Também em 2022, novas atribuições e responsabilidades lhe foram dadas por Marcos Pacheco, como Diretor de Palco da EAPIC (Exposição Agropecuária, Industrial e Comercial de São João da Boa Vista). Foi Diretor de Arena da FAICI, junto com Cláudio Ribeiro da Agência Rodeio e o presidente da festa José Marques Barbosa; Diretor de Palco da Festa do Peão de Boiadeiro de Itaquaquecetuba. Neste ano, pela MP Promoções, foi Diretor de Palco da 56ª Expoagro e 29ª Festa do Peão de Boiadeiro de Bragança Paulista, e novamente, assim como no ano passado, ao lado de Cláudio Ribeiro, foi o Diretor de Rodeio Festa do Peão de Boiadeiro de Cajamar.


Além do seu pai, João tem grandes referências profissionais dentro do mundo do rodeio. “Minha principal referência e meu grande mentor é o Marcos Pacheco, da MP Promoções. Ele me deu a oportunidade de realizar meu sonho. Aprendi e aprendo a cada dia com ele, homem que tem uma história de vida como a dele no mundo do rodeio é gratificante demais em ser o seu aluno. Agradeço todos os dias pela oportunidade que ele me deu. Esnar Ribeiro, Tião Procópio e Cláudio Ribeiro são meus ídolos por batalhar todos os dias pelo rodeio brasileiro. Sou fã demais deles e fico sempre orgulhoso de trabalhar em rodeios ao lado de meus ídolos e ter como meu irmão amigo e parceiro de longas viagens o Cláudio Ribeiro”.
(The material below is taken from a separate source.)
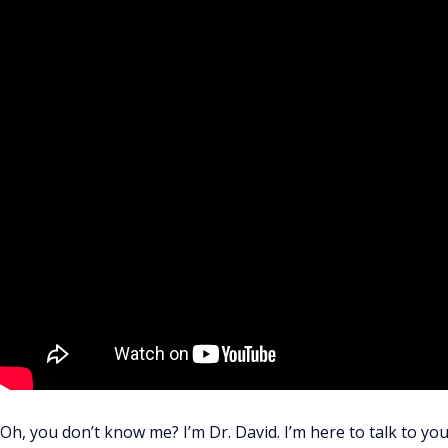
Oh, you don’t know me? I’m Dr. David. I’m here to talk to you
“Sempre digo a todos que quero ter cada vez mais conhecimento e sabedoria para que eu possa nunca deixar a cultura do rodeio brasileiro acabar. Toda vez que piso na arena da festa de Cajamar nas aberturas e vejo aquele público me emociona demais. Ainda mais quando olho para o lado e vejo minha mãe assistindo, emocionada, em ver que o filho dela continua o sonho do pai”, comenta João.


Vale ressaltar, que mesmo transitando entre os principais rodeios do Brasil, João Rodrigues nunca deixou de ser grato, e muitos menos esquecer suas origens, como sua cidade natal, e em especial, a de Itupeva, que lhe acolheu de forma tão carinhosa. E é com essa gratidão que ele quer seguir levando o nome do município que ele reside até hoje por esse Brasil afora.